Todos los consejos que se le dieron a Ortega al comienzo siguen siendo válidos. No ha existido estampida de depósitos ni caída en las inversiones, pero estas dos son precarias si se insiste en darle vuelta de calcetín al sistema político en tan sólo un mes y con sólo el 38 por ciento de representatividad.
Zacarías Chamorro
Fiel intérprete
El jueves 18 de enero en su columna En Letra Pequeña, Fabián Medina cita a Darío en Los motivos del lobo, comparando a Daniel Ortega con el “temible lobo de Gubia”, acertada la comparación.
Pero pareciera que, de lo que sobró del candor, con el cual el cardenal Obando ungió a Ortega, (para la campaña), éste embadurnó a los diputados ante la Asamblea Nacional.
Ahora todos son tan candorosos que no aciertan a ver qué se esconde en esas reformas que envió Ortega a la AN.

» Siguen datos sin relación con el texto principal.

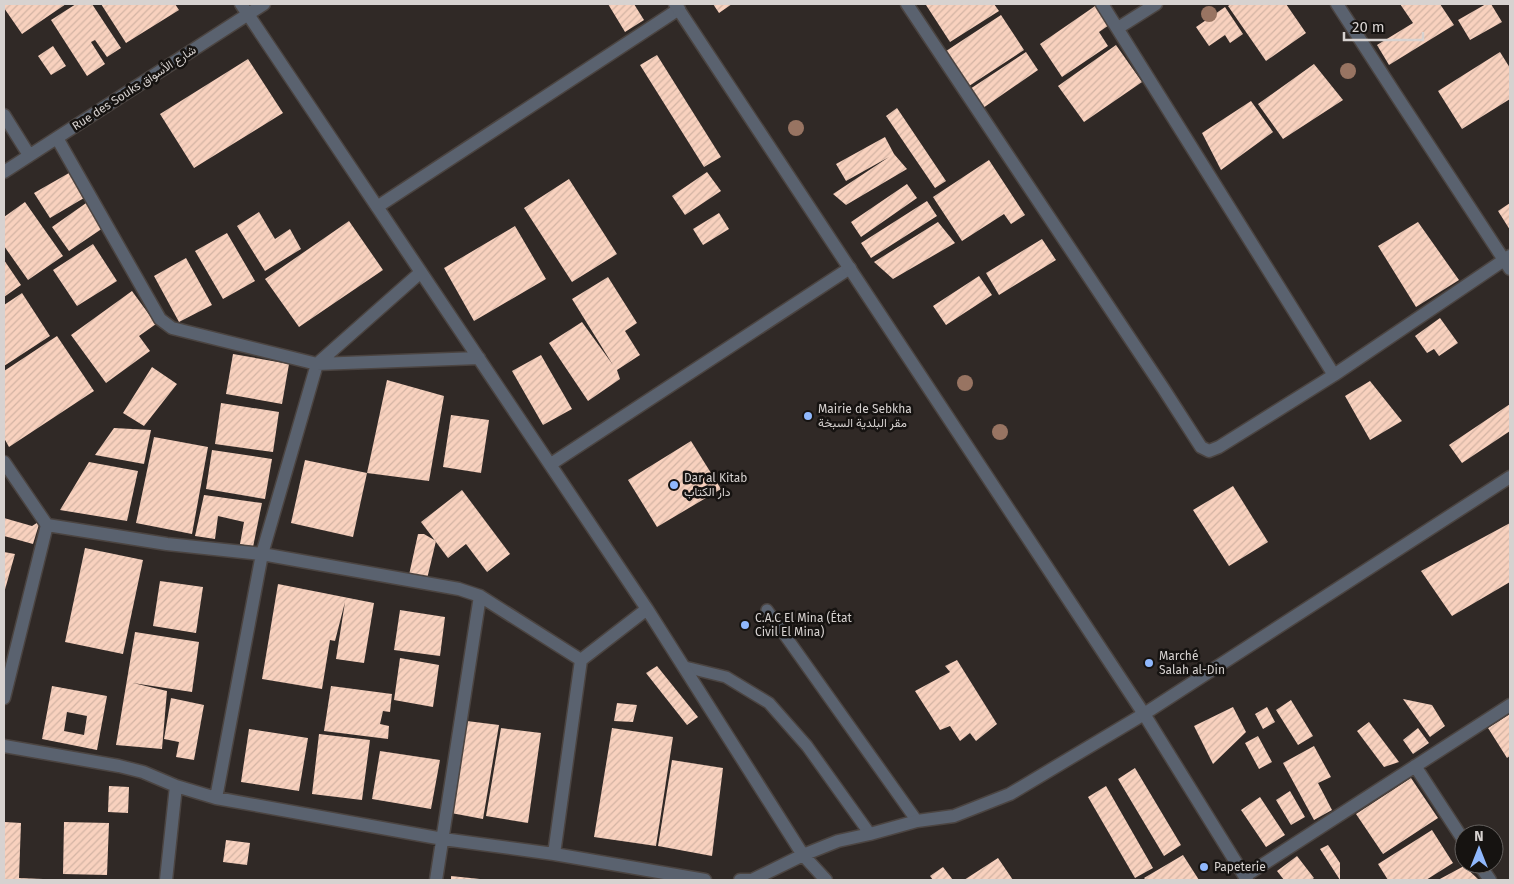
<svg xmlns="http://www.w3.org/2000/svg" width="1514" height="884" viewBox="0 0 1514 884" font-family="'Fira Sans',Vazirmatn,sans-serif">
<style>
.building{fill:url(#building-hatch);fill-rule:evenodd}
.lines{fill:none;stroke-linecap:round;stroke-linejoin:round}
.service-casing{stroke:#4b4441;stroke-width:14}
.minor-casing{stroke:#4b4441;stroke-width:15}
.tertiary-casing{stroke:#4b4441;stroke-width:15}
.service{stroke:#5a626f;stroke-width:11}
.minor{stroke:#5a626f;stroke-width:12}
.tertiary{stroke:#5a626f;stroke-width:12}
.tree{fill:#987462}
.poi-dot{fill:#90b8fd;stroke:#161311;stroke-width:2}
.labels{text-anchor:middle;stroke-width:5;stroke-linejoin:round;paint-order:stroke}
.street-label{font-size:12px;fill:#d7d2d0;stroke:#161311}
.poi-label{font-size:12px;fill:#d7d2d0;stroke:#161311;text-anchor:start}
</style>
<defs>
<pattern id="building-hatch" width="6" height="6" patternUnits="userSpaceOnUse" patternTransform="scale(1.25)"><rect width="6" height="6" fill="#f8d1be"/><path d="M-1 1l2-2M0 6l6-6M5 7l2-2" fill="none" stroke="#d3b4a4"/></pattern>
</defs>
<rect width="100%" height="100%" fill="#302926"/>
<path class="building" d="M4 4H66L22 34 4 8Z
M76 4H92L121 48 107 57 95 40 91 42 105 64 87 76 51 20Z
M101 4H175L179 10 126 43Z
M608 4H634L644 20 625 32Z
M713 4H732L719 13Z
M927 4H994L999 11 950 42 926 5Z
M1098 4 1112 23 1099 32 1108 46 1062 77 1040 44Z
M1231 4H1286L1306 33 1266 61 1228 6Z
M1400 4H1440L1454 25 1389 65 1377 45 1413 23Z
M1486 4H1491L1502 22 1470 40 1458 20Z
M1225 7 1243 34 1230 43 1225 35 1209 46 1196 27Z
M1001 15 1024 50 966 88 943 53Z
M1116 45 1142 82 1084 122 1058 86Z
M53 46 66 66 51 75 38 56Z
M1026 52 1038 70 983 108 970 89Z
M1500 52 1510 68V99L1462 129 1438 91Z
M657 55 721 157 704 167 640 65Z
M248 59 283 113 194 168 160 114Z
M1314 64 1343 100 1283 139 1258 104Z
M1251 101 1273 132 1221 170 1202 133Z
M897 108 946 181 935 188 886 116Z
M885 137 894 154 907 169 846 205 833 194 889 157 846 181 836 164Z
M989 160 1025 215 1011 224 1004 214 962 241 933 197Z
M707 172 721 191 685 215 672 196Z
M69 173 84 198 50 218 34 193Z
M569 179 617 254 572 282 524 208Z
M907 184 917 198 861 237 851 222Z
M89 201 106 226 69 251 52 227Z
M927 201 937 216 871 258 861 243Z
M25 202 63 256 28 280 4 246V217Z
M1510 203V230L1498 211Z
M259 212 275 239 290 229 301 249 265 271 237 226Z
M719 213 729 229 703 245 693 229Z
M349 221 383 270 299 327 265 279Z
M938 222 955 243 893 279 874 262Z
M1418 222 1459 280 1416 307 1378 246Z
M515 226 546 279 474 321 444 268Z
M227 233 255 281 223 299 195 251Z
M1042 239 1056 260 999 295 986 273Z
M93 244 117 281 77 306 53 270Z
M186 258 212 305 179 322 154 276Z
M4 260 21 285 4 297Z
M979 276 992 295 946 325 933 306Z
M608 277 637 323 625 331 640 355 617 370 620 379 588 401 549 343 582 322 613 365 572 299Z
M132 291 156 324 139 336 150 351 106 383 71 335Z
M22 293 50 336 4 366V305Z
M1440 318 1458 343 1439 356 1434 349 1427 353 1415 336Z
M57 336 94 391 9 447 4 438V371Z
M233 354 289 364 282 404 226 394Z
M541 355 572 409 543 425 512 371Z
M152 367 177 384 144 426 123 413Z
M387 380 444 396 429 481 367 473Z
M1370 381 1402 421 1370 440 1345 396Z
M221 403 279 412 273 452 215 444Z
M1510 404V431L1462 463 1449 445Z
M451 415 489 420 481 473 443 467Z
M114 428 151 430 144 464 95 455Z
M154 437 208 447 192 534 136 523Z
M691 441 721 489 657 527 628 480Z
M212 450 272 459 265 499 206 489Z
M305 460 367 473 353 537 291 523Z
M89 462 138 471 127 521 60 510Z
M1233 486 1268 542 1229 566 1193 510Z
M462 490 510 554 487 572 466 544 448 558 421 522Z
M204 495 262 503 253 547 240 544 244 522 218 516 215 539 195 536Z
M4 518 32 526 40 521 33 544 4 536Z
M1510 523V582L1452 616 1421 571Z
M418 534H424L436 541 427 579 409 575Z
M85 548 143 560 123 654 65 642Z
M4 552 15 554 4 593Z
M160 581 203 587 196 633 153 626Z
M278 584 374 603 364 663 336 659 345 602 335 641 330 640 322 689 262 679Z
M400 610 445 617 440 656 394 650Z
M135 632 199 642 192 692 133 683 167 691 162 749 116 745Z
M400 658 439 665 433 707 394 700Z
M957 660 997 724 976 741 970 733 960 741 950 726 940 730 915 691 950 672 945 666Z
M657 666 698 717 687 725 646 673Z
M52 686 107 696 97 750 42 739ZM67 712 87 716 84 735 64 731Z
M331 686 392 694 390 712 383 711 380 724 389 726 388 739 324 731Z
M171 698 204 705 194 760 176 757 179 742 164 739Z
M1403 699 1432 705 1445 726 1430 737Z
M1291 700 1313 736 1298 745 1276 710Z
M617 703 637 705 633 722 614 721Z
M1233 707 1246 732 1213 764 1194 726Z
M1267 707 1275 722 1263 729 1255 714Z
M1510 714V756L1507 758 1488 728Z
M467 721 499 725 483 819 451 813Z
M1369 722 1399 762 1384 767 1357 731Z
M501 728 541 733 528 823 486 816Z
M612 728 673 737 656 846 594 837Z
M1418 728 1429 743 1413 754 1403 740Z
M249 729 308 738 299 791 241 782Z
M319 734 370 740 362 800 312 794Z
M1258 736 1272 762 1259 769 1245 743Z
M1314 746 1331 777 1318 783 1332 810 1314 820 1283 763Z
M380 751 440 760 431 809 372 799Z
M672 760 723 768 712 856 658 846Z
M1135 768 1181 845 1164 856 1118 779Z
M1411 778 1438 818 1383 854 1356 814Z
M109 786 129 787 128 813 108 812Z
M1106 786 1153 868 1135 878 1088 797Z
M1290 791 1305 817 1291 825 1276 800Z
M1260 797 1285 835 1266 847 1241 810Z
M5 822 21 823 19 878 43 879V880H4Z
M64 822 109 823 107 875 63 874Z
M1432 830 1453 863 1426 880H1388L1378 864Z
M226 840 250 843 247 865 223 862Z
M1328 845 1340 863V880L1320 849Z
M1183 855 1199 880H1146L1144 878Z
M1297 856 1314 878 1311 880H1284L1277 871Z
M998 858 1013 880H964Z
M1464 866 1478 879 1476 880H1438Z
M943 867 953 880H933L930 876Z
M451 876 480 879V880H451Z"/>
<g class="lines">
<g class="service-casing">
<path id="service" d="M767 610 917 821
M685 667 726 677 769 703 807 746 870 834"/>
</g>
<g class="minor-casing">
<path id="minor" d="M241 4 647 609 803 855 826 880
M907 4 1163 388 1201 447 1209 451 1219 447 1334 375 1510 256
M1102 4 1334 375
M1337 4 1396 95 1510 269
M1118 28 1156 4
M4 115 29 155
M57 138 160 319 172 328 317 364 479 358
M4 172 264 4
M377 207 679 9
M4 462 47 525 167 544 262 554 459 589 480 596 581 660
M551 464 850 268
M4 698 47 525
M4 746 119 766 143 772 176 786 216 798 443 839 554 854 705 880
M1415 766 1464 841
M216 798 262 554 317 364 421 272
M554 854 581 660 647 609
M1479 864 1490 880
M1245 876 1510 705
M166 880 176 786
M436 880 480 596
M740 880H752L803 855 838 841 870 834 917 821 954 816 1010 794 1144 714"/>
</g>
<g class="tertiary-casing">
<path id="tertiary" d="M675 4 1144 714 1247 880
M1144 714 1510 477"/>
</g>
<use href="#service" class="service"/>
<use href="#minor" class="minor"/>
<use href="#tertiary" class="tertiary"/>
</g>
<g class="tree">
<circle cx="1209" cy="14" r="8"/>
<circle cx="1348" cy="71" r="8"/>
<circle cx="796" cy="128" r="8"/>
<circle cx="965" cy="383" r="8"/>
<circle cx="1000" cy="432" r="8"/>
</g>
<g class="poi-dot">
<circle cx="808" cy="416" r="5"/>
<circle cx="674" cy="485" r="5"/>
<circle cx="745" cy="625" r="5"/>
<circle cx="1149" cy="663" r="5"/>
<circle cx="1204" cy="867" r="5"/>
</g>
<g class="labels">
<g class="street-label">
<text transform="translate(134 88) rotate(-33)" y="4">Rue des Souks شارع الأسواق</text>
</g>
<g class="poi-label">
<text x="818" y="413">Mairie de Sebkha<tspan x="818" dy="14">مقر البلدية السبخة</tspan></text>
<text x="684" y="482">Dar al Kitab<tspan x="684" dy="14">دار الكتاب</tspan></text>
<text x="755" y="622">C.A.C El Mina (État<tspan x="755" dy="14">Civil El Mina)</tspan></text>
<text x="1159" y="660">Marché<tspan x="1159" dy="14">Salah al-Din</tspan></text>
<text x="1214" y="871">Papeterie</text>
</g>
</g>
<rect width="1514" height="884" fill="none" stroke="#d7d2d0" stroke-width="10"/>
<g transform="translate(1479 849)"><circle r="24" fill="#161311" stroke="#635f5d"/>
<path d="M0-4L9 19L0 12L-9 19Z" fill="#90b8fd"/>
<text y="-8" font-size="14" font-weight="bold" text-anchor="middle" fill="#d7d2d0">N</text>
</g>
<path d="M1344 32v8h79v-8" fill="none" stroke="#d7d2d0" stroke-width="2.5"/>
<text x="1352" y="32" font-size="15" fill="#d7d2d0" stroke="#161311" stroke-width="4" paint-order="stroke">20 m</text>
</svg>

¿No vieron los diputados, el día de la toma de posesión, a la democracia “popular” funcionando? ¿No vieron a “las asambleas nacionales” votando para entrar al Alba?
Precisamente eso es lo que busca el presidente Ortega: convertirse en “fiel intérprete” de la voluntad del pueblo y “auténtico ventrílocuo” de la voz del mismo. Pero entendamos que, pueblo somos todos los nicaragüenses y asambleas nacionales son los incondicionales que gritan enardecidos a las señales del ventrílocuo.
Bien, vamos a diez días de la toma de posesión… atravesados en las tapas del lagarto. Sigamos dándole “el beneficio de la duda”.
Roberto Argüello Noguera
Compromiso presidencial
En primer lugar deseo expresarle al presidente Ortega una sincera felicitación por su elección y mis sinceros deseos para que la sabiduría y la justicia iluminen cada una de sus decisiones.
Desde ya y durante los próximos cinco años Ortega será el depositario de la confianza de todos los nicaragüenses, pero especialmente de quienes sobreviven con menos de un dólar al día, del ejército de desempleados, de los millares de niños que en los semáforos de nuestras ciudades exigen educación. A él le corresponde, a partir de ahora, la honrosa tarea de devolver la esperanza al pueblo. Pero mucho más que eso, su trabajo debe empezar por devolver la dignidad a los trabajadores.
Ortega Saavedra fue electo a través de un ejemplar proceso electoral que llena de orgullo a quienes creemos en la democracia. Un proceso que reflejó la fe que la mayoría ha depositado en su liderazgo. No nos debería decepcionar y permitir que la historia retroceda, no debe permitir que este fragmento del planeta involucione. Tiene que darnos el ejemplo, pues él es el líder que democráticamente elegimos, los que lo elegimos.
Sabemos que la tarea que le estamos encomendando es difícil, titánica, prácticamente imposible, pero no se rinda. Él sabe, mejor que muchos, que los hombres que creen en la libertad nunca se rinden. Seguramente también sabe que los opresores tampoco se rinden con tal de saciar su ambición. La corrupción es opresión, el dinero fácil y las prebendas son manifestaciones de la dictadura de la impunidad más inicua.
Le pido que nos haga creer en un futuro posible. No pido mejorar nuestro ingreso miserable, pero sí que nos permita creer en la justicia. No pido que nos saque del subdesarrollo económico pero sí que no nos deje ahogarnos en la ignorancia. Y no es que pida mucho. Es una exigencia. Una exigencia que igual haría a cualquier otro Presidente.
El presidente Ortega es parte de la historia, pero si el destino le dio otra vez la oportunidad de escribirla, no la debe desperdiciar. “Hágase grande, entregue su vida por la Patria, a la que juró liberar o morir en el intento”.
Se sabe que luchar contra lo deshonroso y la corrupción será una misión suicida, que hay pactos siniestros que lo atan, que hay conjuros que lo hacen instrumento de un poder que no alcanza a comprender. Pero el Presidente debe ser valiente, grande y dar el ejemplo. El mundo entero espera por sus decisiones y la Historia lo recordará por siempre para bien o para mal. “Escoja usted”.